FALSE CLEANERFISH IN THE WILD
The False Cleanerfish mimics the Blue Streak Cleaner Wrasse both in physical looks and in its behavior. They perform the same dance which is used to attract client fish, dropping the tail and bobbing up and down.
Not that much is known about Aspidontus tractus and they were previously thought to be the same species as the very similar looking Aspidontus taeniatus which has been more widely studied. It is now known that A. tractus is found in the Western Indian Ocean and A. taeniatus replaces it in the Eastern Indian Ocean and the West Pacific.
Often they are seen they are milling around a meter to a meter and a half above a cleaning station usually with two adult Blue Streak cleaner wrasse on it. After sizing up a suitable unsuspecting target waiting to be cleaned they dart in and take a chunk out of it and head for cover. They are fairly difficult to approach closely and are fast swimmers that make sharp turns at regular intervals. They seldom swim in a straight line for long.
They are usually seen in pairs but during spring in Tanzanian waters, large groups of adults sometimes form on the reef flats.These groups sometimes contain as many as 40 fish. This may be mating behavior.
The False Cleanerfish occurs throughout the West Indian Ocean from East Africa to India and southwards from there. They are found mainly on coral or rocky reefs, always with a hiding place or hole close by. They are sometimes seen in empty tube worm holes with just the head sticking out.
False Cleanerfish have always been thought to feed exclusively on mucus and fish scales or fins bitten off unsuspecting prey. However recent research on A. taeniatus found that these only made up 20 % of their diet and that the majority of the stomach contents were fish eggs. What is certain though is that if one mistakenly puts one in a fish tank, they target the other fish mercilessly.
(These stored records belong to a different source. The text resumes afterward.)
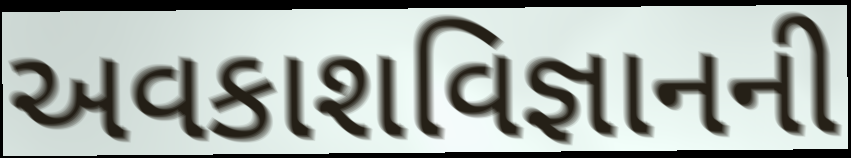
અવકાશવિજ્ઞાનની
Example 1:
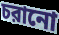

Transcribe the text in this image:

চরানো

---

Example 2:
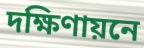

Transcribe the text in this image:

দক্ষিণায়নে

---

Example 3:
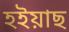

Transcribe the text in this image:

হইয়াছ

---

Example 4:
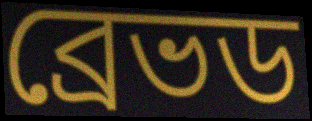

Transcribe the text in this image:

ব্রেভড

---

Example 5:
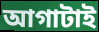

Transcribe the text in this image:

আগাটাই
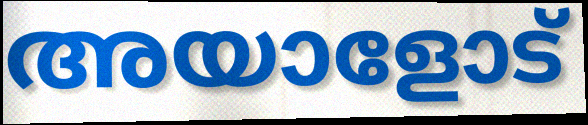
അയാളോട്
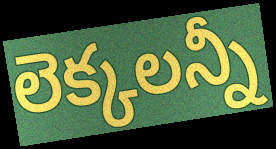
లెక్కలన్నీ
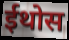
ईथोस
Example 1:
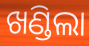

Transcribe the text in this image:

ଖଣ୍ଡିଲା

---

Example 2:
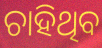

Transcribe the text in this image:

ଚାହିଥିବ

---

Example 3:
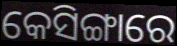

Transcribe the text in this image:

କେସିଙ୍ଗାରେ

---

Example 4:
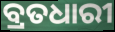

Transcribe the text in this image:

ବ୍ରତଧାରୀ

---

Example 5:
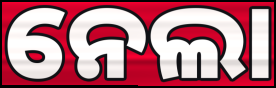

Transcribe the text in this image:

ନେଲା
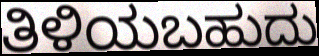
ತಿಳಿಯಬಹುದು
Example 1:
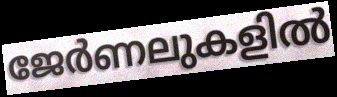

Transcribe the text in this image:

ജേർണലുകളിൽ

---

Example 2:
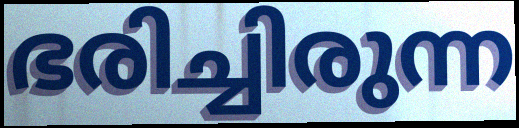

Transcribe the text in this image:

ഭരിച്ചിരുന്ന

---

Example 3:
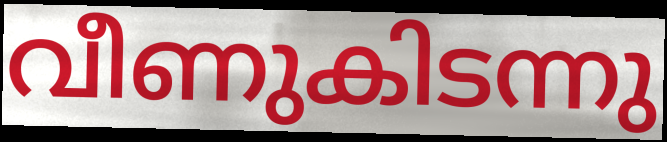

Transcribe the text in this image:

വീണുകിടന്നു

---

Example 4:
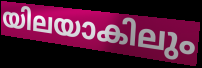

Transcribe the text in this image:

യിലയാകിലും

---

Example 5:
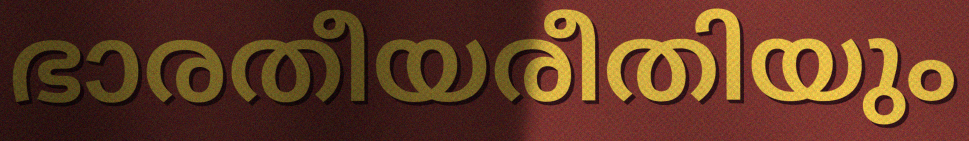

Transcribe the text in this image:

ഭാരതീയരീതിയും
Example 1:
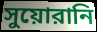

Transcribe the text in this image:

সুয়োরানি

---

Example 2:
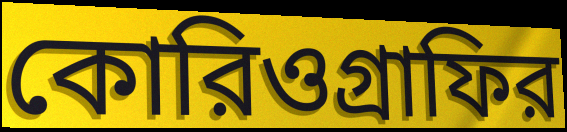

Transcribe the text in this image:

কোরিওগ্রাফির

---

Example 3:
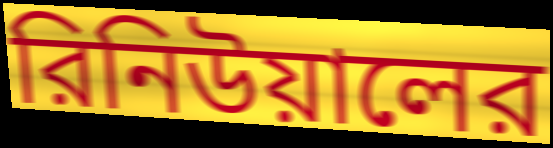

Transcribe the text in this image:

রিনিউয়ালের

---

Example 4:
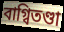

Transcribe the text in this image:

বাগ্বিতণ্ডা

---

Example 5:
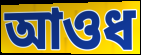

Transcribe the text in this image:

আওধ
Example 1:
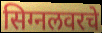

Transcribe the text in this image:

सिग्नलवरचे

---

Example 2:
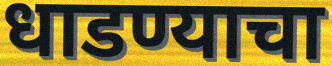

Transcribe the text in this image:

धाडण्याचा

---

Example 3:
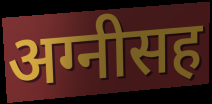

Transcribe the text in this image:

अग्नीसह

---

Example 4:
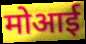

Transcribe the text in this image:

मोआई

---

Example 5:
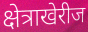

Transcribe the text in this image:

Little seems known of their reproductive habits, some blennies have been bred in captivity by ORA. Possibly the shoaling behavior with groups of up to 40 fish collecting togeher in spring is mating behavior.
False Cleanerfish are sold in the trade occasionally but this is probably not a fish that one would want in an aquarium. In a confined area they target weaker slow moving fish and the potential for secondary infections on bite sites in an aquarium is great.